- _Try it_
This exercise calls for copying every line below that holds the word "lines".

Dataset entries
+++

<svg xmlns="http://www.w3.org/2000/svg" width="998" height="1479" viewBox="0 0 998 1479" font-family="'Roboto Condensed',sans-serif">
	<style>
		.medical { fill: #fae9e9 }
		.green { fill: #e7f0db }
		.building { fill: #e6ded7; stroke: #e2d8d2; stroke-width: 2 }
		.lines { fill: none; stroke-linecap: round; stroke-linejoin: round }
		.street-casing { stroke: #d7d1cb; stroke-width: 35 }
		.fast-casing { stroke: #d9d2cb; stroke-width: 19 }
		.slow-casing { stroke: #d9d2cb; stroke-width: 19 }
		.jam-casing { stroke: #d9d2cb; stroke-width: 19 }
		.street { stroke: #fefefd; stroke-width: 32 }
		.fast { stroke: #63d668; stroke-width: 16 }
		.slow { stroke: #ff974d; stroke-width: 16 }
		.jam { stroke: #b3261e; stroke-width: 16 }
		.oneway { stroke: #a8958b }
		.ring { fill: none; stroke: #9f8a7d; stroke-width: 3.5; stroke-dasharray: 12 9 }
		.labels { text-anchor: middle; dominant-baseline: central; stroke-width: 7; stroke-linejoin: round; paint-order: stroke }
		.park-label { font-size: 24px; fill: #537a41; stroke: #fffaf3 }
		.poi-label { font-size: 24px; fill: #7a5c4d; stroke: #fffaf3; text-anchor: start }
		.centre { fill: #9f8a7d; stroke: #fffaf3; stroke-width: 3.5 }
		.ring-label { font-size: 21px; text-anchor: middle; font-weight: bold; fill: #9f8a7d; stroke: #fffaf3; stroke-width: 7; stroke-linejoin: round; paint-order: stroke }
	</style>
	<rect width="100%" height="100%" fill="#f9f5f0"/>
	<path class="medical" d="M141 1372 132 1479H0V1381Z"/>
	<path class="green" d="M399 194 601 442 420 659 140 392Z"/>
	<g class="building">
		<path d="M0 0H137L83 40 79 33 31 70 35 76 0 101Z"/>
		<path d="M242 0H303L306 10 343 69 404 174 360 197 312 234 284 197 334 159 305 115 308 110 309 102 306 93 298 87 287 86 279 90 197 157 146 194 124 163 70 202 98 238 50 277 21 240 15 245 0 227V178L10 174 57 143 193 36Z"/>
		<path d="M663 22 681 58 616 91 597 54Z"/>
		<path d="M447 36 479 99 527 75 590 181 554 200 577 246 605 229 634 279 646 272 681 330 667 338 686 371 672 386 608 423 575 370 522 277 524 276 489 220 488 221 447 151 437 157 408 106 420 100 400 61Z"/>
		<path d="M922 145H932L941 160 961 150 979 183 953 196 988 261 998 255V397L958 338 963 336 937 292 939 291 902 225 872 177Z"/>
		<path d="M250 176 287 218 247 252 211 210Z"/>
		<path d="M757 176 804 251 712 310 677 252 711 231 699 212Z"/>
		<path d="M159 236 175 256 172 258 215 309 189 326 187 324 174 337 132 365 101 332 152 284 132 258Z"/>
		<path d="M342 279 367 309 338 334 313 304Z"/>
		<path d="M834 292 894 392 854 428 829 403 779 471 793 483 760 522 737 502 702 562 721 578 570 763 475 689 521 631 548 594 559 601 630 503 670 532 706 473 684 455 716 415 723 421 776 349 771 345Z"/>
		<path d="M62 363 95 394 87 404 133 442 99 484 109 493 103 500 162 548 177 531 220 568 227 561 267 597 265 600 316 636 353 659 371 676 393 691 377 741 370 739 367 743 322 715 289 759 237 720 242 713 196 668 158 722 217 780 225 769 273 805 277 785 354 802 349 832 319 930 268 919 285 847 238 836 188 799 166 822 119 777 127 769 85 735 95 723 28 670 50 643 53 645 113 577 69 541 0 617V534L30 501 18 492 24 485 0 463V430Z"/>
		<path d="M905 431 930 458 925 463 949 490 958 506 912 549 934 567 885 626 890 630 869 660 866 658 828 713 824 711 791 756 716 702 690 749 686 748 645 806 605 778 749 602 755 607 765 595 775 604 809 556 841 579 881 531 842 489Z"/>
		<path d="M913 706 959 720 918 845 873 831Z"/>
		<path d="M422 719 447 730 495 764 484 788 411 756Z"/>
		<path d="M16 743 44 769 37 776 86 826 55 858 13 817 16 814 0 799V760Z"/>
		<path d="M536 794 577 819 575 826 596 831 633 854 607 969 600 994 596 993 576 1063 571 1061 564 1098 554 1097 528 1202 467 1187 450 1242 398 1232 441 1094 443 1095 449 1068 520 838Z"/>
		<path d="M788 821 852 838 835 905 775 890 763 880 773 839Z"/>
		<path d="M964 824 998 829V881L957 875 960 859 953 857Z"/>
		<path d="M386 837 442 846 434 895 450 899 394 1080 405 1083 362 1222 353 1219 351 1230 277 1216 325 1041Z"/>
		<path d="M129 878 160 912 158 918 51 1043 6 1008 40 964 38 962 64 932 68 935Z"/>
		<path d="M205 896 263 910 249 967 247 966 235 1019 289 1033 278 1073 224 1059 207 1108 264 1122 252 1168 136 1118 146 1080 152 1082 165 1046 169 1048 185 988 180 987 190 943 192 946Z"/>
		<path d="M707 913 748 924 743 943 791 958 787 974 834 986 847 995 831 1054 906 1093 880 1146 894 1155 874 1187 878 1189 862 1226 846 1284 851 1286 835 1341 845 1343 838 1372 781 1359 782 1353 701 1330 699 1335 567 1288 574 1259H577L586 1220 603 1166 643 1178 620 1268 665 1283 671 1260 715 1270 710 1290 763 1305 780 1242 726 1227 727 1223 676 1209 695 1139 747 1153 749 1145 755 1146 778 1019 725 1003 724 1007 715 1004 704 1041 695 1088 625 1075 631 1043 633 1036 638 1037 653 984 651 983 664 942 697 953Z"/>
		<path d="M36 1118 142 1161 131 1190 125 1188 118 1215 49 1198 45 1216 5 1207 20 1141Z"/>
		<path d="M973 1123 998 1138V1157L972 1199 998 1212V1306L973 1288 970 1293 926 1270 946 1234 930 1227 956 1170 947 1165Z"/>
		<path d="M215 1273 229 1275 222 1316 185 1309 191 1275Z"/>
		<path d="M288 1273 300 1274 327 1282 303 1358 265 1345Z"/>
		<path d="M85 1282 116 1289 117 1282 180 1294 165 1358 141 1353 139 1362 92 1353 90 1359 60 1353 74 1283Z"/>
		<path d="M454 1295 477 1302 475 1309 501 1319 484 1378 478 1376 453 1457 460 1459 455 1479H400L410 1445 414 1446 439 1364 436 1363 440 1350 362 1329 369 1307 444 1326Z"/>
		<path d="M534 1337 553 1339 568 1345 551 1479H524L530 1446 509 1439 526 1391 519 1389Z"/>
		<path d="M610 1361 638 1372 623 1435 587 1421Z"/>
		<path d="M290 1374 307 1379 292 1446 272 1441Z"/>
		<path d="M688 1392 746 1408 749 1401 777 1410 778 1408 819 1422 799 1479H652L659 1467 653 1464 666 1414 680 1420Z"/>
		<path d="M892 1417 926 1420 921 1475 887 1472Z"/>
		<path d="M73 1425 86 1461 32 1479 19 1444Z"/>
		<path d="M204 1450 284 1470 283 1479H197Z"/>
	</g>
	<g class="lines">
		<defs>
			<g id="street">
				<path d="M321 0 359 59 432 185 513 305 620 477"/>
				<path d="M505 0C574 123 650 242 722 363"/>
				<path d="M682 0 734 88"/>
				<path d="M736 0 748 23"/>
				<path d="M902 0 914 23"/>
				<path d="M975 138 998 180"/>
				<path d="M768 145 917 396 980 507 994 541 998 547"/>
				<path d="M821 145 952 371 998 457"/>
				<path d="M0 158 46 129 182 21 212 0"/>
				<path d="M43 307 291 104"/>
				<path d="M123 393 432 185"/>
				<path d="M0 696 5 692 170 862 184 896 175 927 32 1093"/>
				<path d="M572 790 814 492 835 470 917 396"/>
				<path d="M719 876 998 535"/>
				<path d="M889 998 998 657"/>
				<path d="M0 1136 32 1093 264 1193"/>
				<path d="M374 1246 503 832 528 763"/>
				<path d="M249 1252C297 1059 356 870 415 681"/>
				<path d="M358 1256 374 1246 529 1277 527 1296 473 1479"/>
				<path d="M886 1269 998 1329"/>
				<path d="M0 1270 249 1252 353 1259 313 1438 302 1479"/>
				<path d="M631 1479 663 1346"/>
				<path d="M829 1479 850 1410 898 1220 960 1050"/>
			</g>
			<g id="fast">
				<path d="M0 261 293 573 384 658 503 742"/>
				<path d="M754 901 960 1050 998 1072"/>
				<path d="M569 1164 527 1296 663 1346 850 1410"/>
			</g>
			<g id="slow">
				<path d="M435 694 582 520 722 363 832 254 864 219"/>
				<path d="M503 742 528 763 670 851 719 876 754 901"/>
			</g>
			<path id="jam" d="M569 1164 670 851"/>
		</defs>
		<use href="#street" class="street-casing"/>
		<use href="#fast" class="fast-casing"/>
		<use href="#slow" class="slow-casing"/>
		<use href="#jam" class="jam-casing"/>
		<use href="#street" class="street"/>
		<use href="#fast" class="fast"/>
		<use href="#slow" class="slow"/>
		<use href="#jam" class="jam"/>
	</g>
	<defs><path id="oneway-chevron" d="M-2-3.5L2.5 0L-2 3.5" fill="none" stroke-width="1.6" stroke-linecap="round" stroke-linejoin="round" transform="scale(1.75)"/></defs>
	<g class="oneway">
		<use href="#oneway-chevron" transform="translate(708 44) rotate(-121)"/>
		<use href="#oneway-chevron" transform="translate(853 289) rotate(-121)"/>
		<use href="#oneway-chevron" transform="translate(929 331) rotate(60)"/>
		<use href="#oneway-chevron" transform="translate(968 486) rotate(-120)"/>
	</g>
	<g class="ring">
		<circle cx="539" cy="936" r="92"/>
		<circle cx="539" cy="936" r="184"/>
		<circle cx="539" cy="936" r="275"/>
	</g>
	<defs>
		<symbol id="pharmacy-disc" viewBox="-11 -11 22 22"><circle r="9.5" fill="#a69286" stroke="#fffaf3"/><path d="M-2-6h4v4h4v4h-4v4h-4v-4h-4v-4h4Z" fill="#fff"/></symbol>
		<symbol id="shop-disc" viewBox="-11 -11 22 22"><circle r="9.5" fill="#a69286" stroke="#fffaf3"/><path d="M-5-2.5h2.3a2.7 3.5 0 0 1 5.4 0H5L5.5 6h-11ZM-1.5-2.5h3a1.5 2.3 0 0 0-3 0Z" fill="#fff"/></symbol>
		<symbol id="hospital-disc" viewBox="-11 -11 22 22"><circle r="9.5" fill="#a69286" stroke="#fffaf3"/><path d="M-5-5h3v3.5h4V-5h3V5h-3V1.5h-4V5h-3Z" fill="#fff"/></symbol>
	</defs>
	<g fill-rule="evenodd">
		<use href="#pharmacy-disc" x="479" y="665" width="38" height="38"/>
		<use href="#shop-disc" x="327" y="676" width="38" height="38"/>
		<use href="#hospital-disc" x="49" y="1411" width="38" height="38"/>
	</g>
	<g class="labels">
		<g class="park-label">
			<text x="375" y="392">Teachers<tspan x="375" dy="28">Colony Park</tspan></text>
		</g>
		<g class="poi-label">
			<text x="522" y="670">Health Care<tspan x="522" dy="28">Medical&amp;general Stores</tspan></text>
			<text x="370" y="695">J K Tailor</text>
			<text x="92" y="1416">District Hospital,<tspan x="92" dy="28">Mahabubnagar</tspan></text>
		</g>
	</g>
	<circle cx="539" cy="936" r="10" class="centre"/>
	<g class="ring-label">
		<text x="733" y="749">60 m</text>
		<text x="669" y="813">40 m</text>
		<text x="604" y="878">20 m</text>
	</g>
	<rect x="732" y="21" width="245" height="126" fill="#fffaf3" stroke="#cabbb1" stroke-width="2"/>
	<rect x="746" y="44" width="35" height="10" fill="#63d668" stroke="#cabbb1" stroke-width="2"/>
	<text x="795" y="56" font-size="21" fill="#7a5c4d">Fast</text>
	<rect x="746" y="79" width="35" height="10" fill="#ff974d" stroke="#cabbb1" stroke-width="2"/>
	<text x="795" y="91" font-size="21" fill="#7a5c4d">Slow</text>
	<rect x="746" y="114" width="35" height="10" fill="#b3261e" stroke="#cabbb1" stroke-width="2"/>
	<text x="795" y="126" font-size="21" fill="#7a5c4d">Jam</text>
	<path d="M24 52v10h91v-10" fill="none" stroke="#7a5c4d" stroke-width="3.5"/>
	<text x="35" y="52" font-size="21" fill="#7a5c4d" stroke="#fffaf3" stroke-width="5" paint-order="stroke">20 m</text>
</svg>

+++

- _Your solution_
		.lines { fill: none; stroke-linecap: round; stroke-linejoin: round }
	<g class="lines">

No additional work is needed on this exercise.